Venture Cardboard – A Kickstarter Quick-look at Ground Floor
There are certain things in life that instantly and easily lend themselves to interpretation and adaptation in a board game. Farming, naturally. War, racing, and buying/trading on the stock market are practically games already. But until recently, one of the only recourses an entrepreneurial zealot had at the game table was to roll dice and move a little Scottie past Go. Enter crowdfunding; suddenly, games about business and start-ups became not only viable, but incredibly meta, making funding such entrepreneurial ventures possible. Startup Fever hit Kickstarter last spring and found gangbuster sales, while Briefcase tore through Indiegogo earlier this year. Now, Tasty Minstrel Games has entered the startup fray with Ground Floor on Kickstarter. And I’m here to tell you, unlike the tiny infrastructure that typically accompanies the budding businesses depicted in the game, Ground Floor is anything but tiny. This is big business, with a capital big.
In Ground Floor, players take on the roles of young business owners trying their best to improve the prestige of their startups through advertising, shrewd manufacture and pricing, improvements to infrastructure, and careful monitoring of the economic climate. If that sounds like a lot to keep track of, it is – but in an often-delightfully thinky way.
At the start of the game, each player receives a personal player board that represents the ground floor of their fledgling business, as well as the particular sector in which it specializes (such as non-profit, publishing, or emerging technologies). This board tracks the number of employees in the company, as well as the units of time (the most important resource) those requisite employees grant to the player.
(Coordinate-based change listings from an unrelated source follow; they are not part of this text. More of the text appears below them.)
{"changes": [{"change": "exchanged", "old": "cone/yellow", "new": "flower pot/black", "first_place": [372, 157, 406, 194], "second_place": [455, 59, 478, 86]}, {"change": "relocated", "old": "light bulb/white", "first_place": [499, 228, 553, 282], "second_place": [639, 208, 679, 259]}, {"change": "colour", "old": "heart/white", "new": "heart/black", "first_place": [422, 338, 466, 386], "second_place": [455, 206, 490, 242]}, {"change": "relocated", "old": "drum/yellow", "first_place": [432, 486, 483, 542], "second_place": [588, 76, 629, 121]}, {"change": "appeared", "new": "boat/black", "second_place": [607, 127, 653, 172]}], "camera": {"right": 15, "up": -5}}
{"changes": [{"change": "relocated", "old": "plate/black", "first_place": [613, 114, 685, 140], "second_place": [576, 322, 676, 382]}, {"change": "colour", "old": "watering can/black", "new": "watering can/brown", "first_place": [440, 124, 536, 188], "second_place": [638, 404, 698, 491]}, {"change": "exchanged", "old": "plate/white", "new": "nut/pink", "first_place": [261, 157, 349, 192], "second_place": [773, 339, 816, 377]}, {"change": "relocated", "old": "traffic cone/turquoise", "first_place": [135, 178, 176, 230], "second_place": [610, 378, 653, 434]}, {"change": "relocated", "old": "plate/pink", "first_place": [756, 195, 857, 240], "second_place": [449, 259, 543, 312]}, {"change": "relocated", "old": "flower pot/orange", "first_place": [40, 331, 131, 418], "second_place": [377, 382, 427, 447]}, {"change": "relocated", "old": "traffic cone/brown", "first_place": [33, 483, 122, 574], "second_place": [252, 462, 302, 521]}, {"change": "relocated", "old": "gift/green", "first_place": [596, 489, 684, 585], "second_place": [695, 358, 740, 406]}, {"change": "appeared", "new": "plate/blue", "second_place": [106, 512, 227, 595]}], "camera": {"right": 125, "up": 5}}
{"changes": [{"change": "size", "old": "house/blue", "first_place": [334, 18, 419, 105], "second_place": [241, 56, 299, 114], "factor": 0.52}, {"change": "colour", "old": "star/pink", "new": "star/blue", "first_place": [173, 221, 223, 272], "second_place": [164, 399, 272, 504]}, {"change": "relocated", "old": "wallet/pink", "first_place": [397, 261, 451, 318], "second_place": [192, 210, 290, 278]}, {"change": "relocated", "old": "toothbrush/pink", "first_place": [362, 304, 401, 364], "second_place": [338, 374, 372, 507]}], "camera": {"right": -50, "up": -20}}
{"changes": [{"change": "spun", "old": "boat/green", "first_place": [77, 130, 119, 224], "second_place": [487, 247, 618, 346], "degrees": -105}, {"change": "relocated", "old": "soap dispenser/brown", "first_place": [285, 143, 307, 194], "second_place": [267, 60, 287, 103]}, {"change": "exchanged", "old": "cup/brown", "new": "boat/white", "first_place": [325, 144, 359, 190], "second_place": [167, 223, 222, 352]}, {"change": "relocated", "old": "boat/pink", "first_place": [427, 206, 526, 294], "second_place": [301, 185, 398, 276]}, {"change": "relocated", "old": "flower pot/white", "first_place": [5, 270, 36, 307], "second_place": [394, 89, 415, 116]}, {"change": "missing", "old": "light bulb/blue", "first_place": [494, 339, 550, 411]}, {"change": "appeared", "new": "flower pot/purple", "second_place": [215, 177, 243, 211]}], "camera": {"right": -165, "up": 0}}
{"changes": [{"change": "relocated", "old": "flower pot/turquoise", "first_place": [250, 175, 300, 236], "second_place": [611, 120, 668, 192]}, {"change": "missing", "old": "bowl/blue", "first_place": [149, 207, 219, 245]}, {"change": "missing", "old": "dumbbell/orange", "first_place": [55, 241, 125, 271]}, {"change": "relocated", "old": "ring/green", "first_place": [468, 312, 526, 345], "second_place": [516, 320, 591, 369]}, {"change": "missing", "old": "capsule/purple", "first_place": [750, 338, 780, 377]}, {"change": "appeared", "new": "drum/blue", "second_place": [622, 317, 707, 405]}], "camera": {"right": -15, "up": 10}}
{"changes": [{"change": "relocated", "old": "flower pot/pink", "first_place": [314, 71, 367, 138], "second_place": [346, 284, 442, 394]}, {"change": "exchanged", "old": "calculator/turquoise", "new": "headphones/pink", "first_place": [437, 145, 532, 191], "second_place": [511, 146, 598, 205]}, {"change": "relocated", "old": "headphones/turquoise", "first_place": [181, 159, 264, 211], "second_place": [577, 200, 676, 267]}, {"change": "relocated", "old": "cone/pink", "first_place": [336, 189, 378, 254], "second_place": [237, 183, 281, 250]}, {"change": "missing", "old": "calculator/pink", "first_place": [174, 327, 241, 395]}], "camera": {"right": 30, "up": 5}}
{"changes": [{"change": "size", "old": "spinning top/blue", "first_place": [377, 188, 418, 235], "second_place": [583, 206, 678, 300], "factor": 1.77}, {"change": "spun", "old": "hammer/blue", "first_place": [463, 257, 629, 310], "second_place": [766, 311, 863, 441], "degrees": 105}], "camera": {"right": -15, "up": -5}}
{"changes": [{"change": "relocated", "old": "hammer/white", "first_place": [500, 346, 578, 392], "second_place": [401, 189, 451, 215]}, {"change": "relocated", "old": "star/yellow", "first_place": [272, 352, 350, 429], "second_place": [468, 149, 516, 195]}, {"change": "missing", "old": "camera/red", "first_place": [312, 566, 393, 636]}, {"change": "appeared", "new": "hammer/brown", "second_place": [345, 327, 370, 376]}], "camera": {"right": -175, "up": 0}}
These time units are placed on the ground floor boards and the main game board to perform actions over the course of the game, such as training new employees, improving marketing and company popularity, or manufacturing and selling goods.
Performing all the actions in the game requires not only time but two other valuable resources: Money and information. Both can be acquired in various ways by devoting time to several intriguing avenues such as utilizing supply cubes (typically used to manufacture and sell a good) for research & development, hiring a consulting firm (the biggest pay-out in info. in the game), and even simply holding a meeting, where one unit of time (typically) rewards the player with one unit of info.
All of this jockeying for resources is typical for the Euro heart that beats at the center of Ground Floor, but its real core lies in business upgrades. Each player has the opportunity over the course of the game to improve the building infrastructure of their businesses, which grants the player end-game prestige points, as well as special actions, abilities or improvements on the base actions that are available on the ground floor player boards at the beginning of the game. The upgrades system and components are truly what make Ground Floor shine and feel like a polished product. The Floor upgrades are represented by uniquely-cut punchboard chits that fit onto a player’s ground floor board and make a player’s building “grow,” creating satisfyingly-tall skyscrapers by the end of the game.
TMG definitely has not strayed too far from their base formula here, and that’s not a bad thing; Ground Floor is a bit of a brain burner in the vein of Belfort and Homesteaders. However, unlike those two classic titles, Ground Floor is lacking a tiny bit of heart. That’s not to say that Ground Floor doesn’t adequately capture the tough decisions, responsibility juggling, and resultant rush of managing and succeeding in small business, but some gamers may feel that it emulates it all a little too well. For instance, one player that tested the game with me mentioned that it felt oddly – but appropriately – corporate. In the end, I believe the key word here is appropriate; after all, in Ground Floor we’re not dealing with trading apples for cows or using dwarves and elves to build a brewpub.
Overall, I found Ground Floor to be a satisfying Euro experience, especially after learning the ropes in the first play. This is a game that certainly rewards repeated play; there are simply too many different strategic and tactical routes to take from game to game to play just a couple of times and shelve it for months. And even if after a few plays you find one particular business type and strategy to be more your style than others, the actions of the other players and the economic shifts ensure that you won’t get stuck in a rut – and if you do, you’ll soon find your plans to be the next Trump will get you fired, instead.
In summary, Ground Floor will definitely scratch that itch for a deep and immersive entrepreneurial simulation, if that’s your sort of thing. Fans of TMG’s meatier games will certainly be satisfied as long as they pledge with the mindset of gaming within a corporate atmosphere. I believe most will understand and embrace the concepts; after all, it’s nothing personal – it’s just business.